Friday, May. 29, 1964

The Pathfinders

Chief Justice Earl Warren opened the meeting with a cry for help. U.S. courts must "repair the dislocations of a changing, burgeoning and increasingly complicated social order," he said. The law's delay is worse than ever. "There can be no justice in the real sense when litigants must wait years for their cases to be heard and decided."

On that theme, the 1,500-member American Law Institute opened its 41st annual meeting last week at Washington's Mayflower Hotel. Unlike conventional conventioneers, the 500 members present were there for sober work. The institute (dues: $35 a year) taps only the ablest, most dedicated judges, lawyers and law professors in the land.

High on last week's agenda was a Warren-inspired project, financed by the Ford Foundation, to ease the workload in case-clogged federal courts. A key problem: the right of litigants from different states to use federal courts in cases involving more than $10,000. Such "diversity suits" (18,990 last year) can be halved in federal courts, urged an institute preliminary report, if the old right is sensibly curbed so that many suits do not automatically escalate into federal cases. If the institute has its way, for example, a person suing in his home state will no longer be able to ask for federal jurisdiction simply because the defendant is a citizen of another state.

Clarifying & Simplifying. Arcane as they may sound to laymen, such subtleties reflect the institute's lofty goal: "To promote the clarification and simplification of the law and its better adaptation to social needs." Source of that idea was Elihu Root, then "dean of the American bar," who in 1923 founded the institute with the cooperation of such other legal eminences as Benjamin Cardozo, Learned Hand, Roscoe Pound, Harlan Fiske Stone and Harvard's Samuel Williston, author of such law-school classics as Williston on Contracts. "The two chief defects in American law," they fretted, "are its uncertainty and its complexity." This led to the question: what exactly was U.S. law?

With hefty grants from the Carnegie Corporation, the institute began its now monumental "restatement"--a gold-panning search for the essential principles of U.S. law. Codified in 24 volumes, the results clarified everything from Agency to the Law of Trusts--each field exhaustively panned by a topflight academic (or "reporter"), then endlessly sifted by expert "advisers" in the field, then refined by the institute's 30-member council and finally approved by the full membership.

Business & Crime.

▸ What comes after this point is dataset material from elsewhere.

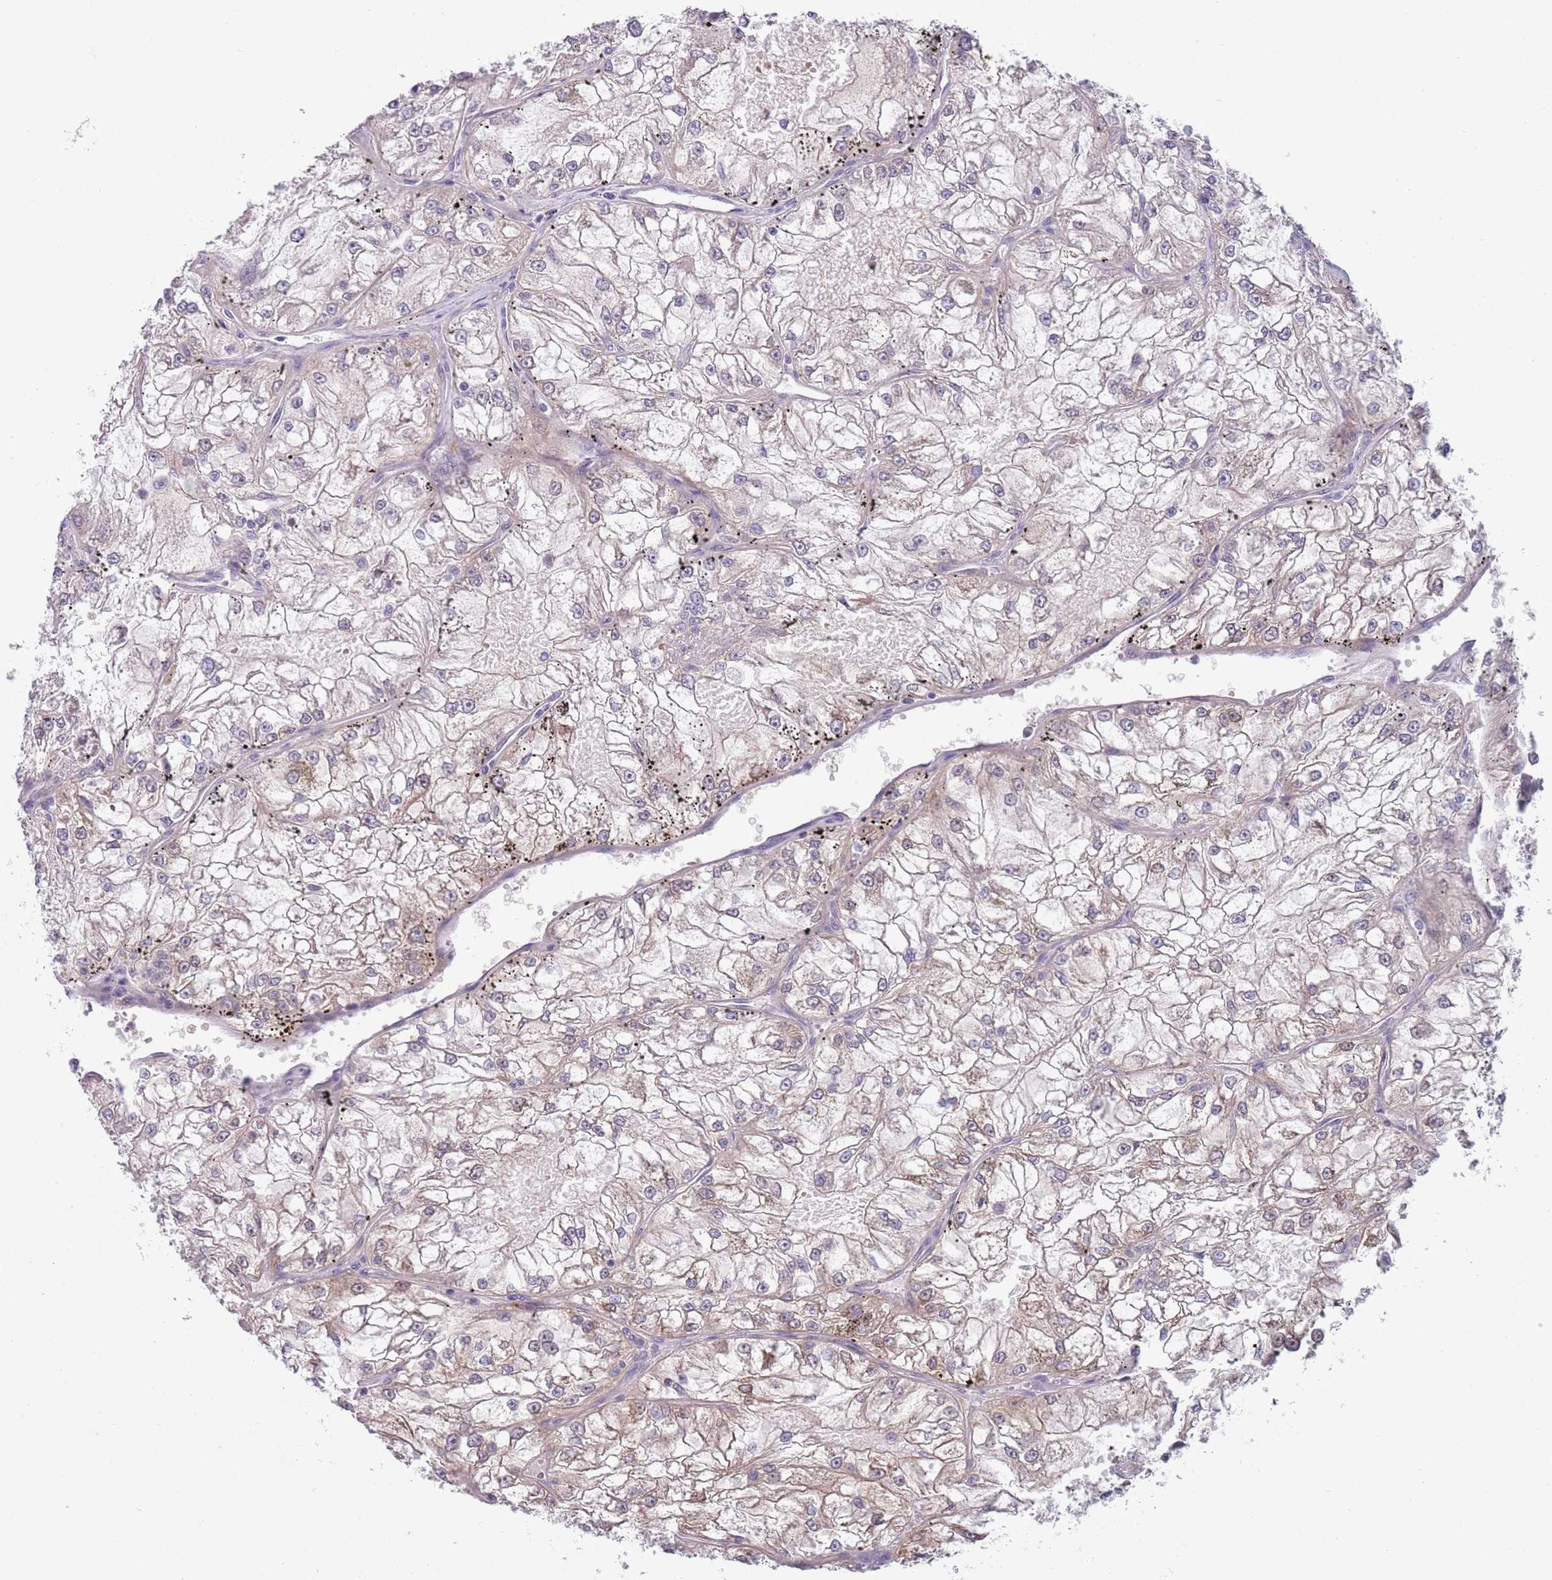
{"staining": {"intensity": "weak", "quantity": "25%-75%", "location": "cytoplasmic/membranous,nuclear"}, "tissue": "renal cancer", "cell_type": "Tumor cells", "image_type": "cancer", "snomed": [{"axis": "morphology", "description": "Adenocarcinoma, NOS"}, {"axis": "topography", "description": "Kidney"}], "caption": "Immunohistochemistry (IHC) of adenocarcinoma (renal) exhibits low levels of weak cytoplasmic/membranous and nuclear staining in approximately 25%-75% of tumor cells.", "gene": "CLNS1A", "patient": {"sex": "female", "age": 72}}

All this took years --17 for the five-volume Restatement of the Law of Property--and meanwhile the courts ground out new decisions that often outdated the work. In 1951 the institute got enough Mellon money to start continuous revision and a second series of restatements, which is still far from finished. Despite their difficulties, the present restatements are so authoritative that by last month they had been cited in 32,422 appellate court decisions alone.

Jointly with the American Bar Association, the institute now runs a nationwide program of "continuing legal education" that aids lawyers through courses, pamphlets and a 16,000-subscriber magazine, The Practical Lawyer. The institute is completing a restatement of foreign-relations law, is mulling over others on the laws of labor, copyright, and such land-use problems as zoning (one of U.S. law's messiest fields). In recent years, the institute has gone beyond restatements of common-law rules in an effort to improve the law through legislation--honing model codes that state legislators may take as guides. Most effective so far: the 1952 Uniform Commercial Code, which coordinates all business transactions and has been enacted by 30 states from Oregon to Massachusetts. Equally impressive is the 1962 Model Penal Code, a blend of enlightened law and behavioral science that sharply clarifies such emotion-clouded problems as insanity, obscenity, sex offenses, and the death penalty. Widely cited, copied and acclaimed, the code has already stirred criminal-law revisions in states from New York to California.

"The purpose of the law is to discipline and harmonize, not to reflect momentary public passions," says the penal code's chief reporter, Columbia Law Professor Herbert Wechsler, who became the institute's director last year. A noted critic of the Supreme Court --for its reasoning rather than its decisions--Wechsler faults the court for being overly attentive to narrow claims. He seeks "neutral principles" transcending particular cases and parties. For four decades, that has been the goal of the Law Institute itself. And Wechsler obviously hopes to keep it that way.